概要 💬💭🗯️🗨️👁🗨
漫画や漫画的なイラストなどで、登場人物の台詞や心理内発言などを表記するときに用いる枠。
英語では「スピーチ・バルーン」ないし単に「バルーン (balloon)」と呼ぶ。
たいていの場合、フキダシの中には発言内容を表す文字が書きこまれる。発言の内容が分からないことを象徴するためにデタラメの記号が連ねられたり、まれに心理的要素を表す漫符(怒りマークや汗マーク、顔アイコンや名札など)が描かれることもある。
形状は楕円形または楕円を連ねたものが基本となるが、輪郭をギザギザにしたり細かく波打たせたりして発話者の語気や心理状態をより具体的に表現しているものも多い。
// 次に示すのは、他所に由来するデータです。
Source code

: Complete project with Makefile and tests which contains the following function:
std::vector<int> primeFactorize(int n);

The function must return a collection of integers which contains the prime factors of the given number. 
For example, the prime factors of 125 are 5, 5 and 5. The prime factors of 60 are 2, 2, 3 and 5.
また、海外(特に欧米諸国)の漫画では、四角や四角を基にした形状のフキダシも一般的である。
また多くの場合、フキダシからは鋭角形や帯状などの「しっぽ」が伸びていて、その向いている向きで、その台詞を発しているのが誰であるかを示している。この「しっぽ」が無い場合は、発話者がそのフキダシのあるコマの中に描かれていない状態であるか、あるいはその場におおぜいの人物がいて誰がその台詞を発したのか指定しにくい状態などを表す。
フキダシのうち、輪郭を雲状に描いて、しっぽの代わりに楕円を並べたタイプのものは、話者が実際に発言したものではなくて頭の中で思っている内容を示すのが一般的である。
物語のナレーションは吹き出しというよりも四角い枠(ウィンドウ?)に書かれ、名前の紹介、メタな突っ込みにはこの枠の小型のものが使われる。放送の音声にはギザギザ付きの角ばった吹き出しが使われ、枠も二重線などで太めにされている。
モノローグはウニフラの中に書かれるか、吹き出しや枠を使わず、ポエムのように書かれる。内緒話には主線が途切れ途切れになった吹き出しが使われ、呪詛などの主人公だけに聞こえる幻聴には太めの筆で書いたような吹き出し、黒吹き出し等が使われる。
本筋に関わらない吹き出しには、写植の文字ではなく手書きの文字が使われる(吹き出し自体も小さかったり、斜め線二本だったりする)。
また人の顔や局部等が見られないよう、モノやフキダシを被せて隠す、といった使われ方も多い(テレビではモザイクやカメラワークになる)。
「次に進めるコマに被せる」といった視線誘導にも使われ、効果音、コマからはみ出すモノも似た使われ方をされる。
歴史
「発言者のセリフを絵の中に描き込む」という手法は意外と古く、古代(6~8世紀頃)のメソアメリカの壁画には既にその用法が見られている。
ヨーロッパでは13世紀頃までに「スピーチ・スクリプト」という、文字の書かれた巻物状のものが話者の口元から伸びている様子で、その話者の発言内容を示す手法が生まれた。18世紀の印刷物には、すでに現在のフキダシにかなり近い表現様式が描かれているのが見られる。